Among the key findings, Tether (USDT) emerged as the dominant stablecoin, accounting for a staggering 70% of the market share on centralized exchanges. However, TUSD, previously a lesser-known stablecoin, has experienced a remarkable surge in market share since March, climbing from less than 1% to an impressive 19%. This growth can be attributed to Binance’s selection of TUSD as a successor to BUSD, combined with the promotion of a BTC-TUSD trading pair with zero fees.

While stablecoins have gained traction, concerns have arisen regarding their volatility and lack of transparency. The article highlights recent instances of instability within the stablecoin market, such as TUSD’s wobble following the closure of Prime Trust and USDT’s depegging due to mysterious selling activity. BUSD has also experienced increased volatility since the suspension of issuance by Paxos, and USDC faced a crash during the March banking crisis.

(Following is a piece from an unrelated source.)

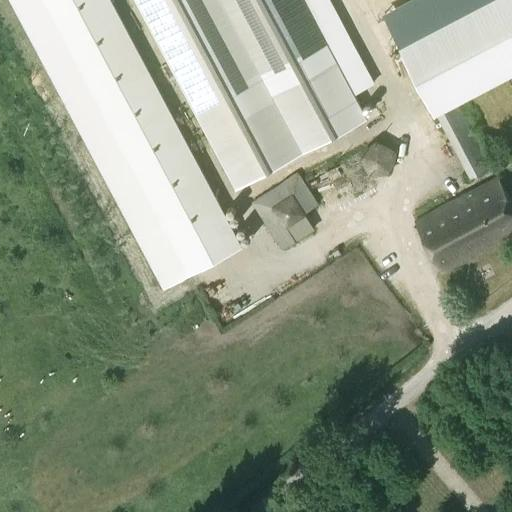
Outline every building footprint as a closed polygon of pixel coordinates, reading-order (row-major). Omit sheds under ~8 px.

These episodes of instability have exposed the potential for mass market contagion stemming from even the slightest depeg of stablecoins.
The research also emphasizes the heavy reliance on centralized stablecoins in the crypto market, with decentralized exchanges (DEXs) accounting for only 5% of stablecoin trading volume. However, during the March banking crisis, this ratio briefly spiked to 45%, indicating a shift in preference for decentralized platforms during times of market uncertainty.

The study raises concerns about the lack of transparency and governance surrounding stablecoins, particularly as upcoming regulation in the European region, known as MiCa, places pressure on stablecoin issuers to improve their practices. While some stablecoin issuers, such as Circle (USDC) and even Tether, have made efforts to enhance transparency, TUSD’s relatively unknown nature and limited information about its reserves or corporate structure pose a significant risk.